As I said at the beginning, I'm still pretty much a newbie with this
game. But there are a couple things that I learned:
- do not maintain a huge army, they are very expensive. Being flexible
  helps a lot (playing the spending sliders). As it is very difficult to
  invade a planet (especially if the population is big), one has a few
  turns between war declaration and big problems. (I discovered the
  first casualties in war in my latest game were starbases, so now I
  heavily upgrade their defenses).
- do not build all improvements, some of them are just too expensive.
- Upgrade your planet quality (soil enhancement and habitat), which
  makes for a bigger population -> more taxes.
- Build economic updates on your starbases. Most of my planets are
  constantly building constructors at midgame point.
- Trade more. You can only start with 2 trade routes, but some techs let
  you have more. 100 in trade seems a bit low (but you did not say what
  map size you played on).
- I am almost never able to be at 100 % spending. I'm usually around 60
  %. It also depends whether you are in a recession or not (recession is
  a game event, it is really bad: I had to cut my spending to less than
  10 %).

> Also when I used the worklists they rebuild trade goods and wonders
> which are already built. I think this is a bug. Related: it doesn't
> look like you get the production money back if you build "nothing" on
> your planet.

I never use worklists, so I don't know. And I think the "not getting
prod back when building nothing" is on purpose.

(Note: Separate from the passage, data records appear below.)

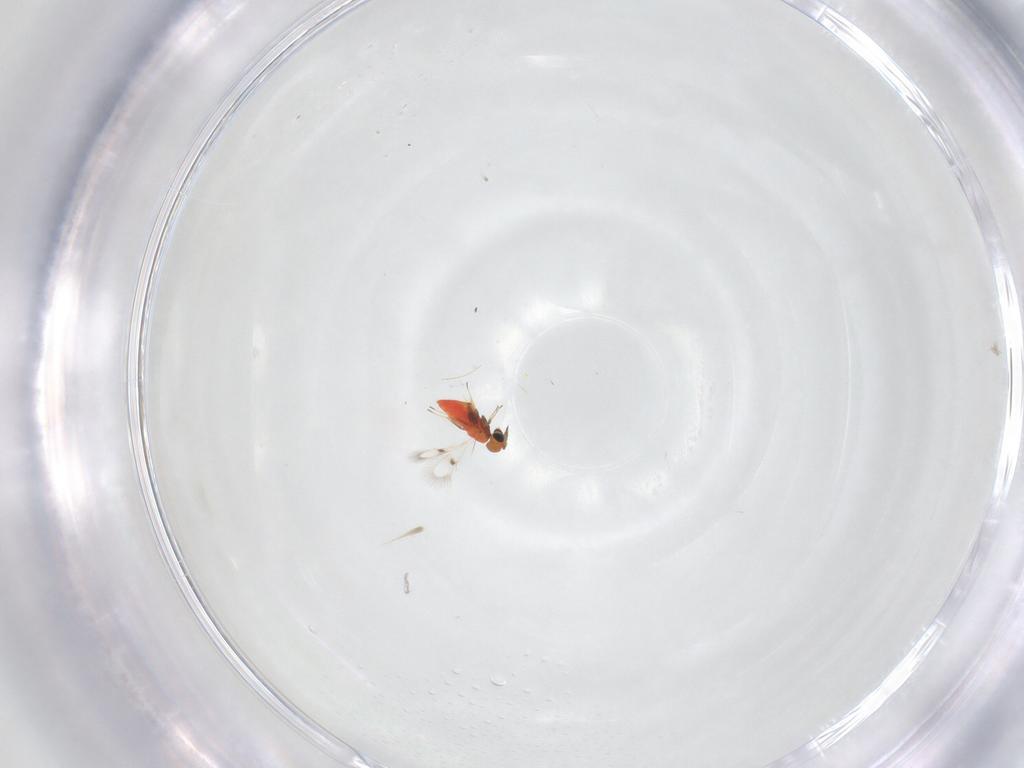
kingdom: Animalia
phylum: Arthropoda
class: Insecta
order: Hymenoptera
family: Trichogrammatidae
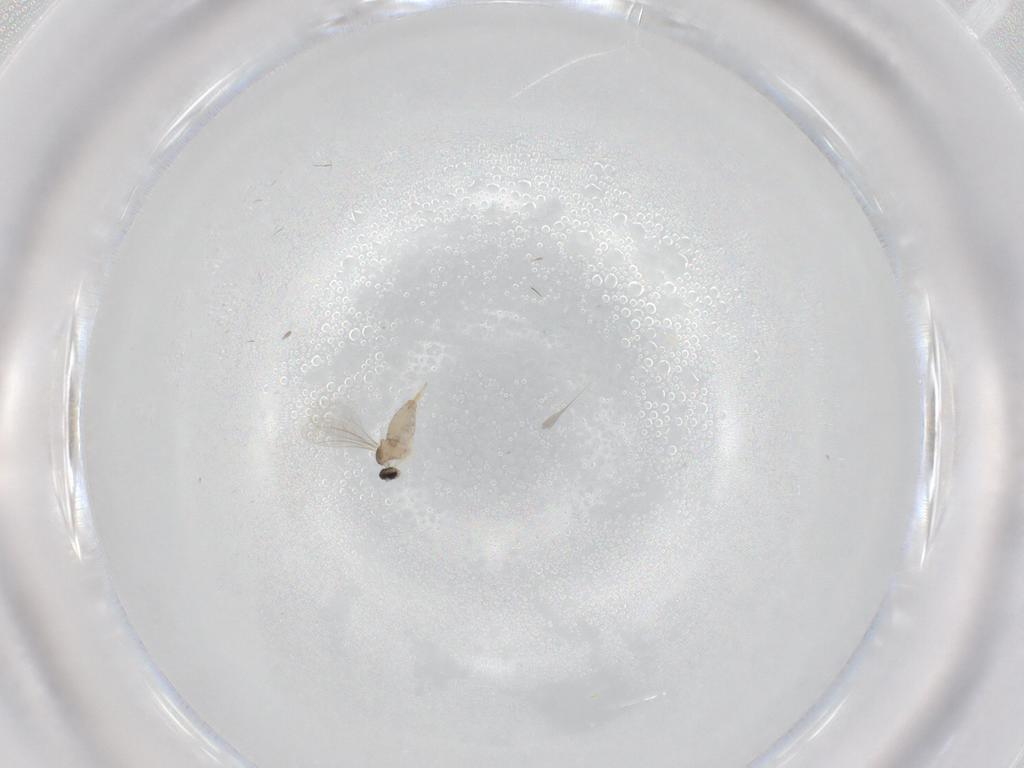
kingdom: Animalia
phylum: Arthropoda
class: Insecta
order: Diptera
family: Cecidomyiidae
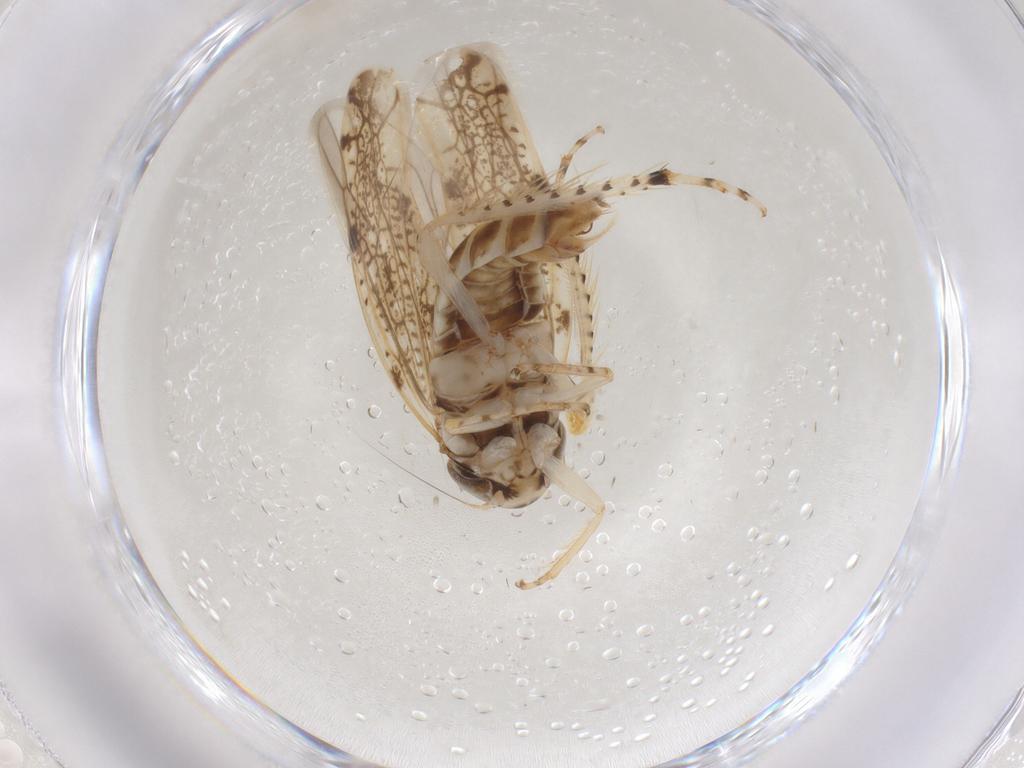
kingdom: Animalia
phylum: Arthropoda
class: Insecta
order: Hemiptera
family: Cicadellidae
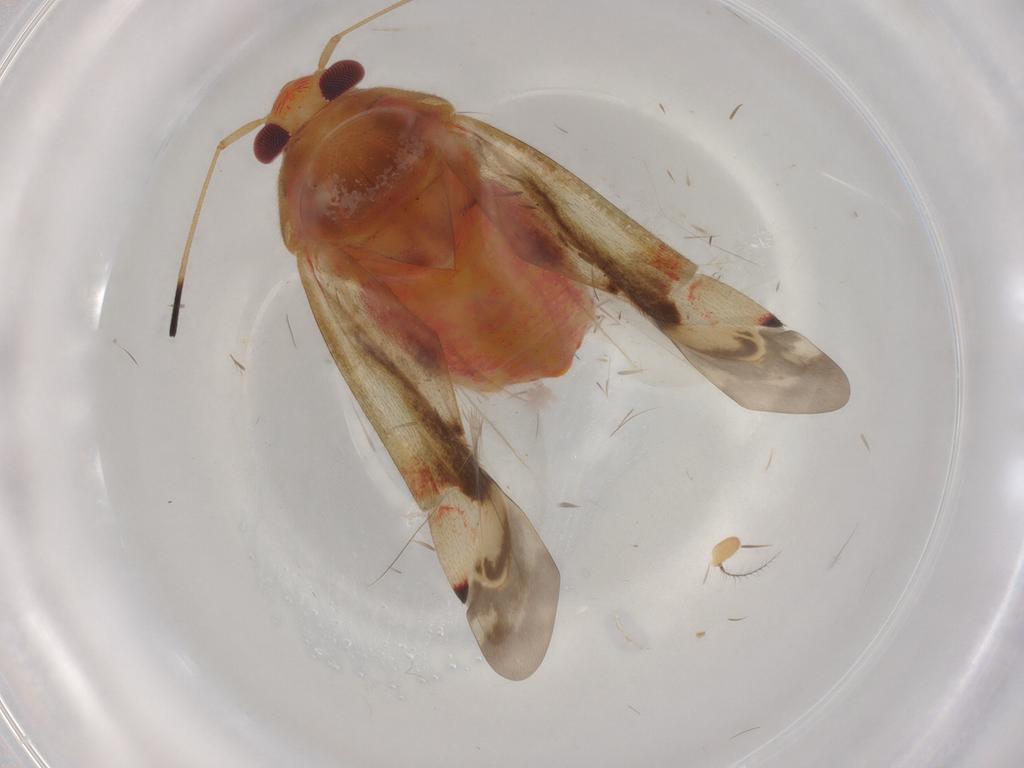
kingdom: Animalia
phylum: Arthropoda
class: Insecta
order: Hemiptera
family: Miridae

To me, GalCiv is not a revolutionary game, but it's my favorite
turn-based strategy game right now, for a few reasons.
- The AI is just great. I've only played at 'Normal' (there are a few
  levels above that), and it plays well with alliances, it detects
  military build-up or cultural attacks, it sometimes even give you free
  ships if you're at war with a civ they don't like but are too afraid
  to make war to. And one other great thing: as a legacy from the
  original game (which was programmed for OS/2 and multithreaded), the
  ai decisions are computed during the player's turn, so there is almost
  no delay when hitting the "turn" button (except for watching ships
  moving around). It's a nice change from civ III which was hard on my
  poor slow cpu.
- The back story is interesting. I've just discovered a few parts of it,
  but there are some new events almost at each game. Also, the player
  has to make "moral" decisions when colonizing planets (and from time
  to time). Being good prevents you from using resources as efficiently,
  but good races tend to stick together and have alliances (and you get
  free ships from minor races from time to time as well). Evil lets you
  abuse resources and gives you access to some special techs.
- Replayability is really good (which is not surprising for this kind of
  games). It's possible to play on a tiny map (the game lasts a few
  hours) to a gigantic one (I have not tried yet, but I imagine it takes
  a long long time).
- Great support: the forums are active, the main developer listens to
  comments. Games uploaded for scoring (they have a "ladder" thing where
  you can upload games) are also used to study how the AI reacts and
  improve it. They release updates early and often (bug fixes as well as
  new stuff) and have budgeted one year of support (whatever that means
  ...). The game seems easy to mod, but I have not looked at that part
  yet.

Sorry for the long mail. And as I said before: this is from someone who
has just started playing a couple weeks ago.

Alan

-- 
The hacker: someone who figured things out and made something cool happen.